You can't secure what you don't acknowledge.SM

Thursday, May 3, 2012

The funny thing about iPhones & airplane toilets

My Delta co-passengers and I recently had the opportunity to experience a near 1-hour flight delay due to, none other than, some dude dropping his iPhone into the aft toilet on our fancy Boeing 757. I'm not making this up...

Yep, there we were sitting at the gate and this guy comes up to the flight attendants to ask for some help getting his iPhone out of the crapper. Yuck! The captain got involved, and then maintenance, and then all the ensuing paperwork.

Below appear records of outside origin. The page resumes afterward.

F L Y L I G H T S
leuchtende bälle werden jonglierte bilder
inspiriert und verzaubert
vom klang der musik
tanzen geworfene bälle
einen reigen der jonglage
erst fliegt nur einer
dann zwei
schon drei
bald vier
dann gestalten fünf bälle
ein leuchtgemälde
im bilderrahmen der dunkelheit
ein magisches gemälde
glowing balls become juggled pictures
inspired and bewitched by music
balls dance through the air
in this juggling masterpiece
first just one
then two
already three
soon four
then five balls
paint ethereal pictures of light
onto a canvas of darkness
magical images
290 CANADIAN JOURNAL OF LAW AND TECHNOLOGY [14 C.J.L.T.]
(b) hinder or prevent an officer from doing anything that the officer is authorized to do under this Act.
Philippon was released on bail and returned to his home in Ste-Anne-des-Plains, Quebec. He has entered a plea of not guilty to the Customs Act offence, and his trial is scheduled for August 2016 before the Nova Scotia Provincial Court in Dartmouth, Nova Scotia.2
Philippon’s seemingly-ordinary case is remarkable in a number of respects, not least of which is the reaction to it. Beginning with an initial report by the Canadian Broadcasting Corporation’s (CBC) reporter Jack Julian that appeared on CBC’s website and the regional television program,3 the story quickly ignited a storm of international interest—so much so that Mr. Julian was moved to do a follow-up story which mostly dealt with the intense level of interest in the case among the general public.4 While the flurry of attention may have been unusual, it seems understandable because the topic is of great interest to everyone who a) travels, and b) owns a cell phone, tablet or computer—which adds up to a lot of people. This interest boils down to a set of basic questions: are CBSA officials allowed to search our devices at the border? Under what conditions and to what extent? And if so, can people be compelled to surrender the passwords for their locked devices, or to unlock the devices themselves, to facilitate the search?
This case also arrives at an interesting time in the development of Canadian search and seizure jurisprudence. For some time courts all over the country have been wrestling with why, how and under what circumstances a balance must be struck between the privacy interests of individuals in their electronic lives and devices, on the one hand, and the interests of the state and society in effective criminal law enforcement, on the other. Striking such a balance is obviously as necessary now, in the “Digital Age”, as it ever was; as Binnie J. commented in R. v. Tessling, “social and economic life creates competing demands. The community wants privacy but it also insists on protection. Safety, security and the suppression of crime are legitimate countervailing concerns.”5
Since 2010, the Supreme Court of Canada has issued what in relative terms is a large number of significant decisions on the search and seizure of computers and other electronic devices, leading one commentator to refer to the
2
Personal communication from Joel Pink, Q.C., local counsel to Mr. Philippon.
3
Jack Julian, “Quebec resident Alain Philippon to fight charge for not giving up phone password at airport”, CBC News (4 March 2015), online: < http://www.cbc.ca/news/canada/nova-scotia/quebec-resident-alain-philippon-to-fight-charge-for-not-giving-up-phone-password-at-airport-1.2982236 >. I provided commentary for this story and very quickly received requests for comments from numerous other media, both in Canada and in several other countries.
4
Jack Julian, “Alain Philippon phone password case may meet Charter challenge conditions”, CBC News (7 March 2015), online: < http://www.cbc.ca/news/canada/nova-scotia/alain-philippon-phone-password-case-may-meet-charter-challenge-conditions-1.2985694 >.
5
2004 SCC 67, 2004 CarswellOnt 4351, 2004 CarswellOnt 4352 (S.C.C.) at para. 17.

This incident reminded me of when the authorities shut down an interstate when some dude is threatening to jump from a bridge above. Imagine the economic impact. Few think about that...But thanks to the ever so brave maintenance man, the passenger ended up getting his "$900" iPhone back. He said he had insurance on it and needed it to be able to get a new one. Reasonable argument I suppose..if you're a hazmat kinda guy.

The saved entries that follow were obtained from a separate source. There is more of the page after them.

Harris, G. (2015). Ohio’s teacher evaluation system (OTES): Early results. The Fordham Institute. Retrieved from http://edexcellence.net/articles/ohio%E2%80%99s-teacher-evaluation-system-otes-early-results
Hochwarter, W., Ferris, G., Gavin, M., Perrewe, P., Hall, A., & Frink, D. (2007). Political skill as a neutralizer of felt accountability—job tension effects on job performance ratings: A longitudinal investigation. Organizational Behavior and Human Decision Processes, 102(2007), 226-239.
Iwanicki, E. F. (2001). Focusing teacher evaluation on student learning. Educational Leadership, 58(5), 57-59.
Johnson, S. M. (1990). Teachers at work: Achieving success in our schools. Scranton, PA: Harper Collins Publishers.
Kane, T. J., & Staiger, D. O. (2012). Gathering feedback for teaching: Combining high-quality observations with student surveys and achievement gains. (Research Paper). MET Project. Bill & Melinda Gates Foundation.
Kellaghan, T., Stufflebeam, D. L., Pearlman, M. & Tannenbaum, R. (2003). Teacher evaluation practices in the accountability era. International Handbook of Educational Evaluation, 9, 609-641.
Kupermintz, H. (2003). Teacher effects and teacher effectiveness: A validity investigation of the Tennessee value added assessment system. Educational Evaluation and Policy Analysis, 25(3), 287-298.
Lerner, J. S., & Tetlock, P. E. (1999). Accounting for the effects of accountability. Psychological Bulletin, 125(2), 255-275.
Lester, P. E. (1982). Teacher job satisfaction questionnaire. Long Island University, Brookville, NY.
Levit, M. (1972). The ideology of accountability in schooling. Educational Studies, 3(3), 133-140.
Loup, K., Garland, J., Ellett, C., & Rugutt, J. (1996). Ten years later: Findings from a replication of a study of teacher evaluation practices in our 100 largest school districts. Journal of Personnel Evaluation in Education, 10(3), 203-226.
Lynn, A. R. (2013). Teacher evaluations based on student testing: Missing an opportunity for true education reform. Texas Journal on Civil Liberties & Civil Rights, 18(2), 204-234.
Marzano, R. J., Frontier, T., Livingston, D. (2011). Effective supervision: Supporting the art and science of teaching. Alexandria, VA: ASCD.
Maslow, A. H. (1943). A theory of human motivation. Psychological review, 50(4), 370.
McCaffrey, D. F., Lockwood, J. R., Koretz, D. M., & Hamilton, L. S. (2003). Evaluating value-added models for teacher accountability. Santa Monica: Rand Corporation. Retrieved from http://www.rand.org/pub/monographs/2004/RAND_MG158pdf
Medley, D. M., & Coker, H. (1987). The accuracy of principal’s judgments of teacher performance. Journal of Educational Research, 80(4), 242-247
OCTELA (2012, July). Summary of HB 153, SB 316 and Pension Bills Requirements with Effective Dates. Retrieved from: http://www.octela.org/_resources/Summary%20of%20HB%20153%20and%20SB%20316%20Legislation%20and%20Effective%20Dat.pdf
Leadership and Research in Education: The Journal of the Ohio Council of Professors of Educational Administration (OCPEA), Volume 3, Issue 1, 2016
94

I feel for the poor sap at AT&T who takes it back not knowing where it's been.

I bring this up because it's a scenario that could very well play out in your enterprise. I'm not so sure that anything could be recovered from a phone after being immersed in a toilet...but you never know, especially if the phone has a Micro SD card for external storage (i.e. BlackBerry & Android-based devices).

Will your employees know what to do in this type of situation? Will it matter if the device is personally-owned versus business-owned? You need to develop a stance on this and integrate into your mobile security policy. Oh, and let everyone know about it. Will you need to enact any sort of incident response procedures or data breach notification (I can hear it now: "Sorry Mr. or Mrs. Customer, We've had a craptacular situation involving your data that you need to know about...").

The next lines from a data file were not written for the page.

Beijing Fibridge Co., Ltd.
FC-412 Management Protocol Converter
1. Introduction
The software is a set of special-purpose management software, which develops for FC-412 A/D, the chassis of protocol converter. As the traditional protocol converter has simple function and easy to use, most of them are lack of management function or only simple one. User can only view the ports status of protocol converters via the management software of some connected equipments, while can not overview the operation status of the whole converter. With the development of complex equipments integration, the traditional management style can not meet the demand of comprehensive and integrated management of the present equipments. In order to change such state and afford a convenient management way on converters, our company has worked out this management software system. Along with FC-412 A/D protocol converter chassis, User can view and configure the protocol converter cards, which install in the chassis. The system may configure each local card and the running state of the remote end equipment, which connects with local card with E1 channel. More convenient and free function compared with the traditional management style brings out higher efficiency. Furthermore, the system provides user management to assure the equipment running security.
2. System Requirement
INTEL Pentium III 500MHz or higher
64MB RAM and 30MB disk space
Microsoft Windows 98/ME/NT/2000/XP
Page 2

It was a funny situation. Crappy jokes aside, this is certainly something to think about for your own business.

1 comment:

  1. A good plan for any mobile device after a failure would be a great idea. While the chance is low to retrieve the data in most cases nothing is impossible. Companies have to realize once a device or hard drive is out of their control they do not know what happens to it. Someone could make a good penny getting blackberry's that used to belong to government employees and selling it to someone who may not be able to crack it now. But with crypto sometimes all you need is time.